Flow conditions such as shear stress, velocity, and flow rate can be precisely controlled through the integrated fluidic system. Parameters can be adjusted depending on the experimental setup and specific needs of the model. Conventional cell-culture rockers in general do not offer a pause option in the tilted orientation impeding flow control.
Can I aggregate my 3D model within the Akura™ Flow Organ-on-Chip Platform?
The Akura™ Flow Chip is designed for pre-formed spheroids/organoids. We recommend aggregating your 3D model in Akura™ 96 or 384 microplates, following your established protocol.
After quality control, the spheroids/organoids can be transferred into the Akura™ Flow Organ-on-Chip Platform. This approach also allows for the use of multi-organ models with different production durations and media requirements. Transfer can be done manually, semi-automated, or fully automated, with protocols for Opentrons OT-2 liquid handlers available upon request.
How do I load my spheroid/organoid model into the Akura™ Immune Flow Organ-on-Chip Platform?

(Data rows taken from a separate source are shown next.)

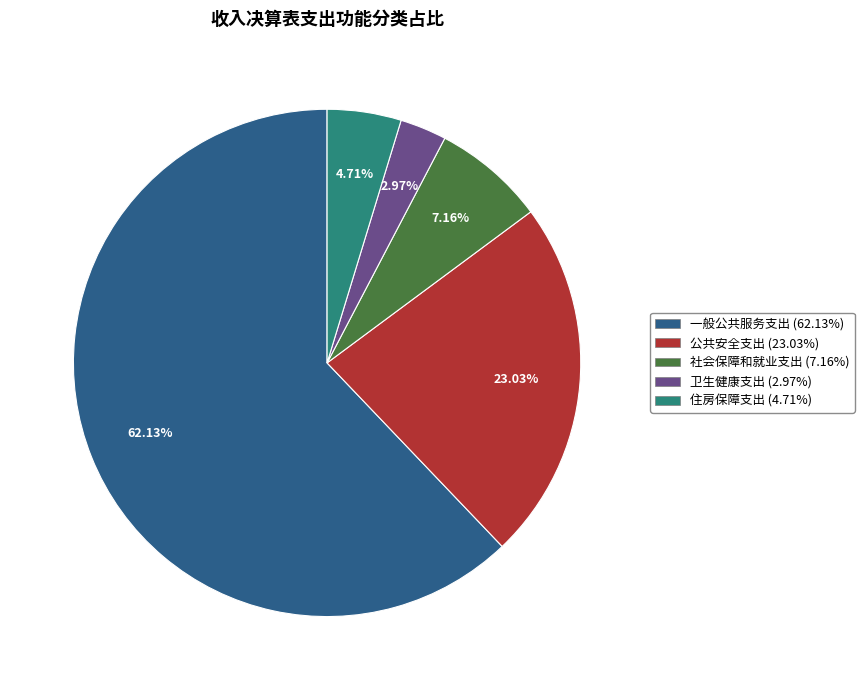

What percentage is the 社会保障和就业支出 slice, to the nearest percent?

7%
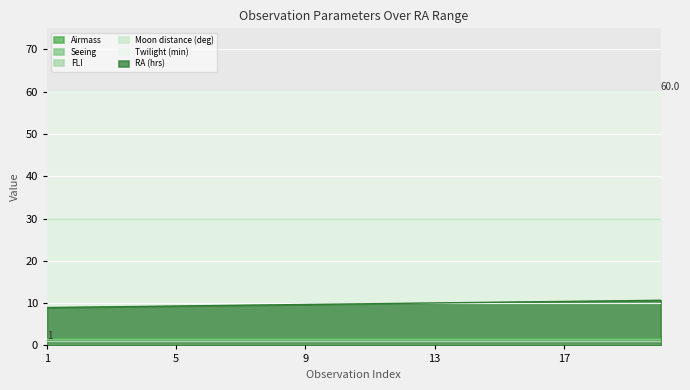

The Twilight (min) series shows 60.0 at 18. True or false?

True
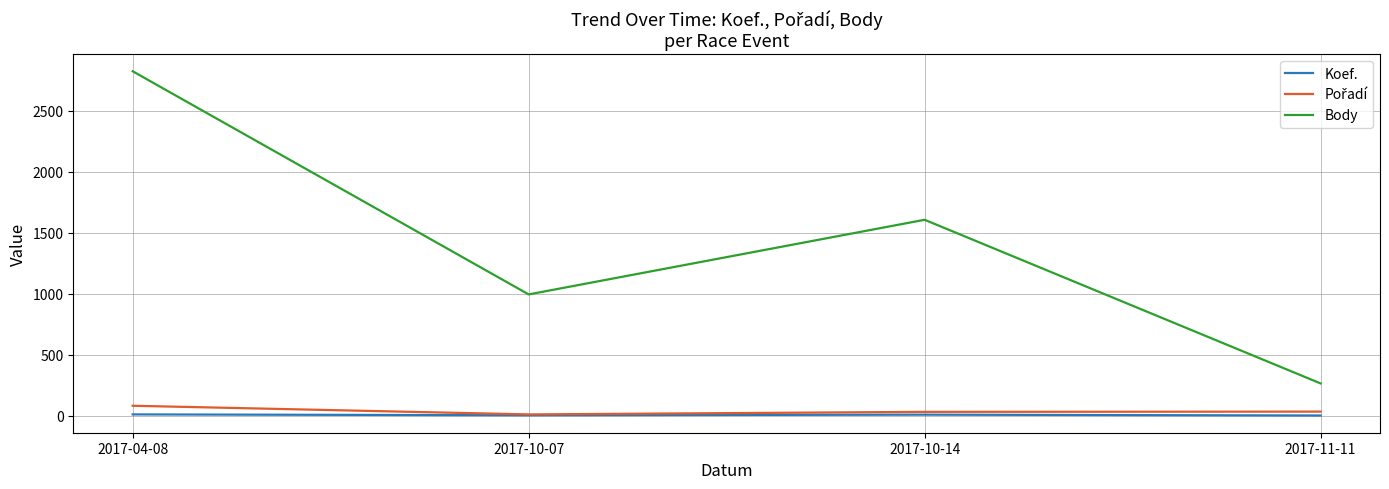

How many categories are shown in the chart?

4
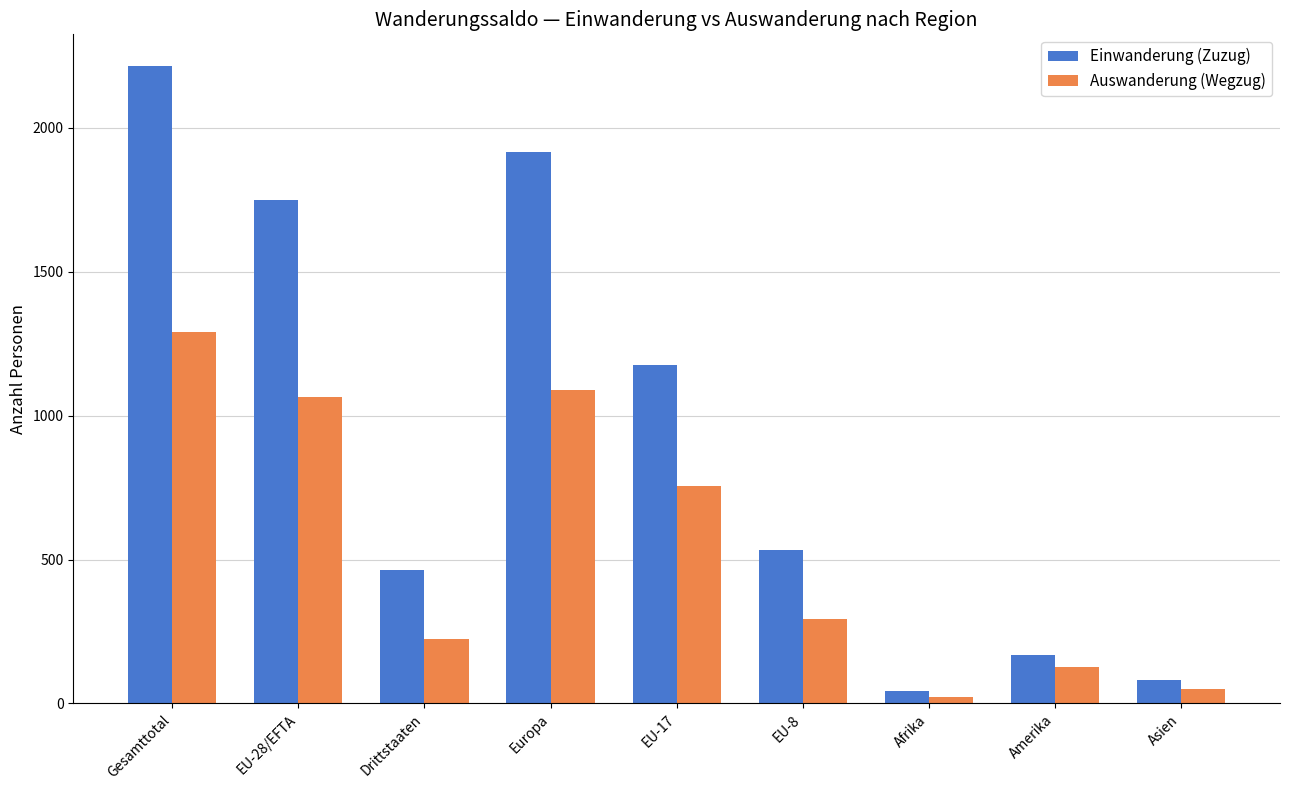

At how many categories does at least one series exceed 27?

9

Loading the 3D spheroid/organoid model into the platform is simple. Once your spheroids or organoids meet the recommended size criteria (200-600 µm) and pass your quality control, they can be transferred using a pipette directly into the dedicated compartments via contact transfer.
The Akura™ Immune Flow Chip is open from the top, which facilitates easy loading into the compartments. We recommend using a pipette with low shear force to avoid damaging delicate tissue structures. The pipette tip should be broad enough to ensure the spheroid is not destroyed or damaged during transfer. For optimal results, trimming the tip of a 10-20 µL pipette is advised.
Transfer can be performed manually, semi-automated, or fully automated, with protocols for Opentrons OT-2 liquid handlers available upon request.
Can I perform live-cell imaging in the Akura™ Flow Organ-on-Chip Platform?
Yes, the platform is compatible with live-cell imaging systems.
The transparent bottom membrane shows good optical properties and is compatible with various microscope systems, including confocal and fluorescence microscopes. Be sure to use appropriate imaging media (e.g., without phenol red) and settings to maintain cell integrity during imaging.
Can I use the Akura™ Flow Organ-on-Chip Platform with other analytical techniques, such as RNA sequencing or mass spectrometry?
Absolutely! The platform is versatile and can be used with a variety of analytical techniques, including RNA sequencing, proteomics, and mass spectrometry. The organ-on-chip models can be harvested after culture for downstream analysis, providing insights into gene expression, protein secretion, and metabolic activity.